The study – said to be the first of its kind to evaluate the effects of all eight forms of vitamin E in mild cognitive impairment (MCI) and Alzheimer’s disease (AD) – found that the risk of MDI was 15% and 8% lower in people with the highest levels of tocopherols and tocotrienols, respectively.
There are eight forms of vitamin E: four tocopherols (alpha, beta, gamma, delta) and four tocotrienols (alpha, beta, gamma, delta). Alpha-tocopherol is the main source found in supplements and in the European diet, while gamma-tocopherol is the most common form in the American diet.

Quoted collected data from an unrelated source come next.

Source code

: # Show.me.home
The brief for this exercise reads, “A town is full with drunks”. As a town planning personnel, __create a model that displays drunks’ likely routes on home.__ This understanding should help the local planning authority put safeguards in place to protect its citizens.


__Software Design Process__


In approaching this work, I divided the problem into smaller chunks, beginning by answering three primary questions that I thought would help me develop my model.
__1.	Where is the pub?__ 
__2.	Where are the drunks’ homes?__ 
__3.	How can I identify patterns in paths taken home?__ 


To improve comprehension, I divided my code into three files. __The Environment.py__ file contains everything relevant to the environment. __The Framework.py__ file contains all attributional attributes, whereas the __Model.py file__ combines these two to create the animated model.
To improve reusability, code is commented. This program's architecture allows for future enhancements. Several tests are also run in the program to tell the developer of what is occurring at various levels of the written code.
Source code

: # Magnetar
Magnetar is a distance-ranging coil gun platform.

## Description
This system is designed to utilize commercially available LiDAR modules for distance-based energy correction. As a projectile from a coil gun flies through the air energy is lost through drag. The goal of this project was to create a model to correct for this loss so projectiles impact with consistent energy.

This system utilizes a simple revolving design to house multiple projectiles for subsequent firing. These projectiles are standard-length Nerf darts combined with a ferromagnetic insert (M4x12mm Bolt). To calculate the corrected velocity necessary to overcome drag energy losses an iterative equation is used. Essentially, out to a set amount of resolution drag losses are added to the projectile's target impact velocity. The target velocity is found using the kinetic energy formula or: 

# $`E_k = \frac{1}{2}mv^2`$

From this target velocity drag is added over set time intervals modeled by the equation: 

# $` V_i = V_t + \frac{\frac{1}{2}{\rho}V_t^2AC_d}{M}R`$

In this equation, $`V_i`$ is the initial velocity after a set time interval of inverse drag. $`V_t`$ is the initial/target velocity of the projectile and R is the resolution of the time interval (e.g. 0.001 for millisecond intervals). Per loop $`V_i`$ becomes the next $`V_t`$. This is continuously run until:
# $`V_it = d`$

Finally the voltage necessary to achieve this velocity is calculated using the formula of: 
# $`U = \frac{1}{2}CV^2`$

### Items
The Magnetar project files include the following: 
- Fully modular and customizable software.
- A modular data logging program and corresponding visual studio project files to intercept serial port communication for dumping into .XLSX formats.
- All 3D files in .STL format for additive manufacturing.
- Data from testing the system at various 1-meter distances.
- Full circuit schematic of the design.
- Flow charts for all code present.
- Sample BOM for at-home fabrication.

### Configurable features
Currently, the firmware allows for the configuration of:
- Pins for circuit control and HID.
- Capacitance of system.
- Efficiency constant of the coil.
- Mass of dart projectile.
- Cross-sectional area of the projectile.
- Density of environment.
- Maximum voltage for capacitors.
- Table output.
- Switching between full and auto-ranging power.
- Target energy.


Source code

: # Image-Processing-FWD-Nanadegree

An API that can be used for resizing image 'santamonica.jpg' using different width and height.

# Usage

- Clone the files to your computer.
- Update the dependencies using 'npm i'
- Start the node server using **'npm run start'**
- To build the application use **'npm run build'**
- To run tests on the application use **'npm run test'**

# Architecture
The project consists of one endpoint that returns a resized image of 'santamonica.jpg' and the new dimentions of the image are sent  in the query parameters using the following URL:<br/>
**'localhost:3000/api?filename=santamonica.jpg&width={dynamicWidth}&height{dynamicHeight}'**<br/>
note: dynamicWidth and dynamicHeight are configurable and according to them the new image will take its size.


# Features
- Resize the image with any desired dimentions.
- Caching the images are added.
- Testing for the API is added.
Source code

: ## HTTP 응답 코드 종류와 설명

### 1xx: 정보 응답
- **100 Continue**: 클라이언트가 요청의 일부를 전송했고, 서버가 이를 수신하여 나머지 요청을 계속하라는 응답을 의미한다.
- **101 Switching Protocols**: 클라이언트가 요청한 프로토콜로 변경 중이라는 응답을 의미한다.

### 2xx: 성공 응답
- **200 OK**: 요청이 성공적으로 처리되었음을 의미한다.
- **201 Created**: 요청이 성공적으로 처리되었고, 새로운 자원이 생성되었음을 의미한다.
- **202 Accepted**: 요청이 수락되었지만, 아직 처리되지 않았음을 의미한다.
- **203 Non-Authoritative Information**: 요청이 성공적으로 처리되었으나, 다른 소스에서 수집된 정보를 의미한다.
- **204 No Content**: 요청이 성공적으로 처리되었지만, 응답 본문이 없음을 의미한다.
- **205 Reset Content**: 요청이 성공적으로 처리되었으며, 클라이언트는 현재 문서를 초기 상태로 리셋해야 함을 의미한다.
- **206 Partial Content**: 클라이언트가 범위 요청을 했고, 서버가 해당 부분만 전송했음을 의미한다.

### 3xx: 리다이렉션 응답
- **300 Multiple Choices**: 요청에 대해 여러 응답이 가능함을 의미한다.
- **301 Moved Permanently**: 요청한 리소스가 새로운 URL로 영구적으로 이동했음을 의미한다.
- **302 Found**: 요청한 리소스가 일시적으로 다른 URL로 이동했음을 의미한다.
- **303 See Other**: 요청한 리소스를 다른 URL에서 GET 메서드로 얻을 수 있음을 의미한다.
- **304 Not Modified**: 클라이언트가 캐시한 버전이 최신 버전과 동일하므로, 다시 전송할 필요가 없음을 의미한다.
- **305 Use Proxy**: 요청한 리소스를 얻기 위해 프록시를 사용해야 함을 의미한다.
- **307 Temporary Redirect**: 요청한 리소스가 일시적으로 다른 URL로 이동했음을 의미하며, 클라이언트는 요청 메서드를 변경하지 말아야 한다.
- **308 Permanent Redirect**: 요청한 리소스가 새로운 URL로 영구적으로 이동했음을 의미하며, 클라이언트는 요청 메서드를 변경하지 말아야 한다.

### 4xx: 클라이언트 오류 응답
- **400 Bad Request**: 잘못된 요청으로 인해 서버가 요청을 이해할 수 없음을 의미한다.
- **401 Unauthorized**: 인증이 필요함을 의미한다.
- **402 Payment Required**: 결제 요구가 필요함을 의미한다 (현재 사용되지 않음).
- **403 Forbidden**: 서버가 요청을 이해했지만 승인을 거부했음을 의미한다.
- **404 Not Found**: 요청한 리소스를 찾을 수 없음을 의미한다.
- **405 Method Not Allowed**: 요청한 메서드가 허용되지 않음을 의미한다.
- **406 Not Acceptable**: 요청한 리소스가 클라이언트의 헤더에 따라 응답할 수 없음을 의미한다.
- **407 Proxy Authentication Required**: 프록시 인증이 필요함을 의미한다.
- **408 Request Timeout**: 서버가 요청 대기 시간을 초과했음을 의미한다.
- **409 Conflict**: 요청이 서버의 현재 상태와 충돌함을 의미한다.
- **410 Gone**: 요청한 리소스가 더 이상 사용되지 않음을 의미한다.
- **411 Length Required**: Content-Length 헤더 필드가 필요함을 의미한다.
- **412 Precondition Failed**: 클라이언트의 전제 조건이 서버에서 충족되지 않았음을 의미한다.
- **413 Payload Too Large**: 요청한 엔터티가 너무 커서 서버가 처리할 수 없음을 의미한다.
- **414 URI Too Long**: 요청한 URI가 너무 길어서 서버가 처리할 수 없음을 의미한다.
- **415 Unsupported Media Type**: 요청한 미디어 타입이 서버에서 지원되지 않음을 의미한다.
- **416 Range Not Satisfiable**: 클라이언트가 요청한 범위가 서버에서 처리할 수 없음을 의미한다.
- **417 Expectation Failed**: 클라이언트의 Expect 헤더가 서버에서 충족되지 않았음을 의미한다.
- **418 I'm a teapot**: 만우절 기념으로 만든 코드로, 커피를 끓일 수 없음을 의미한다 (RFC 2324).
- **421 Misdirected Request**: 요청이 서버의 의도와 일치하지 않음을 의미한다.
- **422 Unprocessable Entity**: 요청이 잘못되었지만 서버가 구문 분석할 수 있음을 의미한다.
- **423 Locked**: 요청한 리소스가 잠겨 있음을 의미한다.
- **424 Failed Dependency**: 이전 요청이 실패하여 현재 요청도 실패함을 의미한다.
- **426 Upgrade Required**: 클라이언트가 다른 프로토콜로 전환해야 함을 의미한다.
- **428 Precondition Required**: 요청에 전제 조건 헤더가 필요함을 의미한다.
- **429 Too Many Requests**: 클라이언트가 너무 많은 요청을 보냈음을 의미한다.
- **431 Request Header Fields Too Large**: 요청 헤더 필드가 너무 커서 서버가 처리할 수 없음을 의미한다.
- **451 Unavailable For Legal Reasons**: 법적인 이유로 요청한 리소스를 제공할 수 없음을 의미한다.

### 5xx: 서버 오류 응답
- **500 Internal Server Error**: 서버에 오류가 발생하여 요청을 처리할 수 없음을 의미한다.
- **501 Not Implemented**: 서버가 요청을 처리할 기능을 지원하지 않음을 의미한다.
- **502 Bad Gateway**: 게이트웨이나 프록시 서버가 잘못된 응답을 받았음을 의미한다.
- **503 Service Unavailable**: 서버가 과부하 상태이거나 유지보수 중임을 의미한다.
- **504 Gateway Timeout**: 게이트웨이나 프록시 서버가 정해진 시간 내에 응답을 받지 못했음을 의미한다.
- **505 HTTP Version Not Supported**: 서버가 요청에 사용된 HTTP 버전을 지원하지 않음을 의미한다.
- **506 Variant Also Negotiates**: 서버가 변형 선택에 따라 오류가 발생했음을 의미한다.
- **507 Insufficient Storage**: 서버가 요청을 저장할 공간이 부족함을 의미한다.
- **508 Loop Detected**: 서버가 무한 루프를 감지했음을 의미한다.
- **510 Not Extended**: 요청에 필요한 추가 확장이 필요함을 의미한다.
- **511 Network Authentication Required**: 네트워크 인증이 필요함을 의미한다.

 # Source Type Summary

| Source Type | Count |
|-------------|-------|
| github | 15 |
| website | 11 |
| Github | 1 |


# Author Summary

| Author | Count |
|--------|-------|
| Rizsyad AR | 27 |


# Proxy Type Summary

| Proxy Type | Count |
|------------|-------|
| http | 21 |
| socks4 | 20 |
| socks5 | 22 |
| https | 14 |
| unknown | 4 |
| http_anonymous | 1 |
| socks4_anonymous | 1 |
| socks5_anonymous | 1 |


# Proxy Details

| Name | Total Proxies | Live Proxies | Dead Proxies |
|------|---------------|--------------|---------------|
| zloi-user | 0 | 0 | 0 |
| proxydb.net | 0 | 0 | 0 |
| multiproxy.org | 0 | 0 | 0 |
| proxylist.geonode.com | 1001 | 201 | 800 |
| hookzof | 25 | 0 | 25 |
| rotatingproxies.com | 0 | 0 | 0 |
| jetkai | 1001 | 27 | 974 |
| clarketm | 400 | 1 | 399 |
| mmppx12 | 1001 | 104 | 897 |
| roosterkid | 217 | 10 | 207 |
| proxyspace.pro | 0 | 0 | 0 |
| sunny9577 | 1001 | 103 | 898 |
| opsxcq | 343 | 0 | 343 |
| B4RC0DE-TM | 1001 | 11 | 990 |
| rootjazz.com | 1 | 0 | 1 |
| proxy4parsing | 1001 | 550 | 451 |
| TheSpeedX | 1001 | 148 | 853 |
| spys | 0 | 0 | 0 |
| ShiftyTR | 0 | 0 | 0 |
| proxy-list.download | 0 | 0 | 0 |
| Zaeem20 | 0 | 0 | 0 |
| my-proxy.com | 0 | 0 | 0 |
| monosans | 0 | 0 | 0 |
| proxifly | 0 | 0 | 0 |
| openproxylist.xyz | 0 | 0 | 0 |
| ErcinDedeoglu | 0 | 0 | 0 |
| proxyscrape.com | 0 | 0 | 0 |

“The increasing evidence about vitamin E family neuroprotective properties warrants further investigation of their role in age-related cognitive decline and AD, to better define the composition of vitamin E supplements [for people with MDI and AD],” wrote the researchers, led by Francesca Mangialasche from the Karolinska Institutet in Stockholm, Sweden
“Evaluating plasma levels of all vitamin E forms may help to identify elderly people who could benefit from vitamin E supplementation,” they added in the Neurobiology of Aging.
Mangialasche and her co-workers analyzed data from AddNeuroMed-Project of 168 people with Alzheimer’s, 166 people with MCI, and 187 people with normal cognitive function. All of the participants were at least 65 years of age.
Results showed that, compared with people with normal cognitive function, people with MCI and Alzhiemer’s had lower average levels of tocopherols and tocotrienols, and total vitamin E.
In addition, participants with MCI and Alzheimer’s also displayed higher blood levels of markers of vitamin E damage (alpha-tocopherylquinone, 5-nitro-gamma-tocopherol).
According to the researchers, mild cognitive decline often precedes the onset of Alzheimer’s, and there is accumulating evidence to suggest that oxidative and nitrosative stress plays a role in the development of the disease.
“In our study, the depletion of all plasma vitamin E forms, together with the increased indexes of vitamin E oxidative/nitrosative damage were shown in both AD and MCI, supporting the hypothesis that [oxidative and nitrosative stress] are early phenomena in AD, and suggesting a potential role of vitamin E in neurodegeneration,” they said.
All forms better than only one
Clinical trials using vitamin E have been limited to the use of alpha-tocopherol, said Mangialasche and her co-workers, and there is some evidence that using this only form of vitamin E may be linked to an increased risk of stroke.
In addition, alpha-tocopherol supplements “can diminish the bioavailability of the other forms: [One study has reported that] alpha-tocopherol supplementation can decrease plasma and tissue concentration of gamma- and delta-tocopherol, and [another study found that alpha-tocopherol may] compromise tissue delivery of alpha-tocotrienol.
“A balanced presence of different vitamin E forms may be necessary for neuroprotection.”
The other authors were affiliated with the University of Perugia (Italy), King's College London (UK), Kuopio University Hospital and University of Eastern Finland (Finland), Aristotle University of Thessaloniki (Greece), Medical University of Lodz (Poland), and University Paul Sabatier (France).
Source: Neurobiology of Aging
Volume 33, Issue 10, Pages 2282-2290, doi:10.1016/j.neurobiolaging.2011.11.019
“Tocopherols and tocotrienols plasma levels are associated with cognitive impairment”
Authors: F. Mangialasche, W. Xu, M. Kivipelto, E. Costanzi, et al.